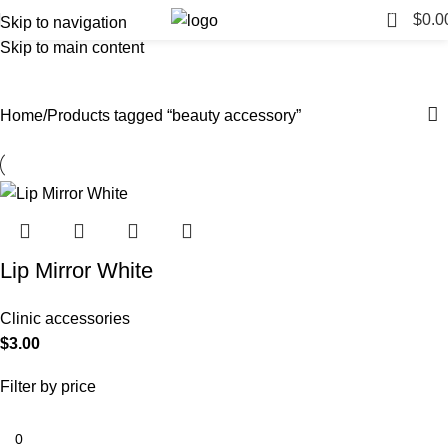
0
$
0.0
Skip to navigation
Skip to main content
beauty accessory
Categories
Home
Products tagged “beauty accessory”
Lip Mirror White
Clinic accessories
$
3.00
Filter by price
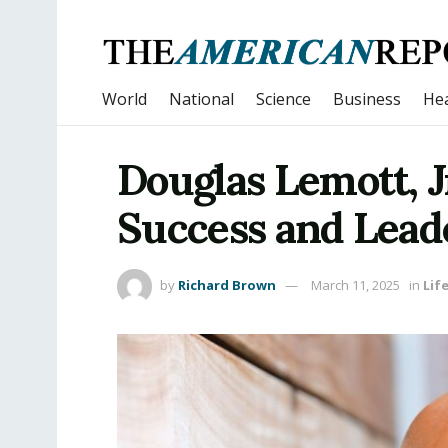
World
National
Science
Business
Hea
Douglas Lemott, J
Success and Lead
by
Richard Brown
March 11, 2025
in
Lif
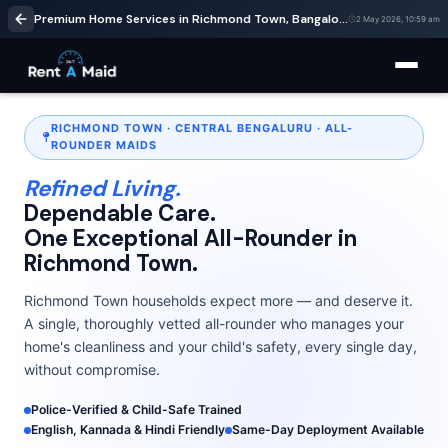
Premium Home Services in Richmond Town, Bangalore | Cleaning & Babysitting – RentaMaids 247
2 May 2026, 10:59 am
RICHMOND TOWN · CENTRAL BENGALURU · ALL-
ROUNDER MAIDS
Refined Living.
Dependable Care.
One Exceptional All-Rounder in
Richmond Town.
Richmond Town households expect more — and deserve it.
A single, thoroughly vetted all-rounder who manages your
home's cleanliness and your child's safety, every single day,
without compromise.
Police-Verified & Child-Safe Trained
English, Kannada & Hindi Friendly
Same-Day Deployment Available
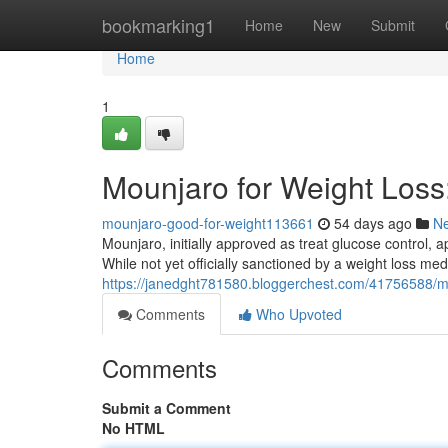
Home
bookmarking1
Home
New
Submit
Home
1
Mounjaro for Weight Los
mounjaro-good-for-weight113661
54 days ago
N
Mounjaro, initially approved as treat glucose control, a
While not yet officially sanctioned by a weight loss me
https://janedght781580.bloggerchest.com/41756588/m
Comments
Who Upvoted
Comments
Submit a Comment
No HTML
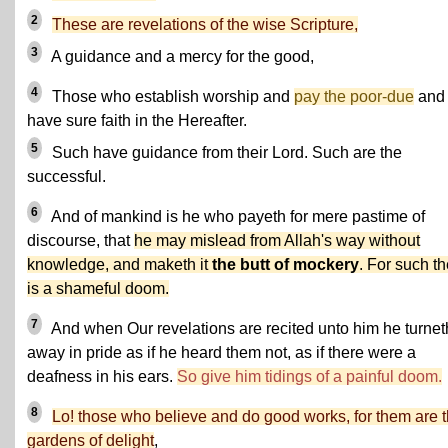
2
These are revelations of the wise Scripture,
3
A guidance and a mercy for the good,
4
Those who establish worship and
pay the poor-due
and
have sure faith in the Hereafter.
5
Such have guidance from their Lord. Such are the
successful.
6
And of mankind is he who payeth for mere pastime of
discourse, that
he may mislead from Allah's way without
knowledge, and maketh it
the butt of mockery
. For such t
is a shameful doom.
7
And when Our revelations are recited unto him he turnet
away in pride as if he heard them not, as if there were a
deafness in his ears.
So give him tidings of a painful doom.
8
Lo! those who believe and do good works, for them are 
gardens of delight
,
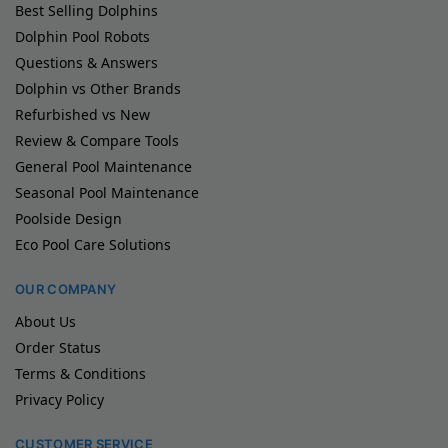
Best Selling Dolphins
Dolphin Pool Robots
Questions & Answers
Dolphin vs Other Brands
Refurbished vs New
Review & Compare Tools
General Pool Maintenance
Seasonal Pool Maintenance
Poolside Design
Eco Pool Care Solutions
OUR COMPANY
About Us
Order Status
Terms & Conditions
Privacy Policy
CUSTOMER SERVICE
=-=-=
For each line in the entries that holds "have", return that line.

**Reply:**
have sure faith in the Hereafter.
Such have guidance from their Lord. Such are the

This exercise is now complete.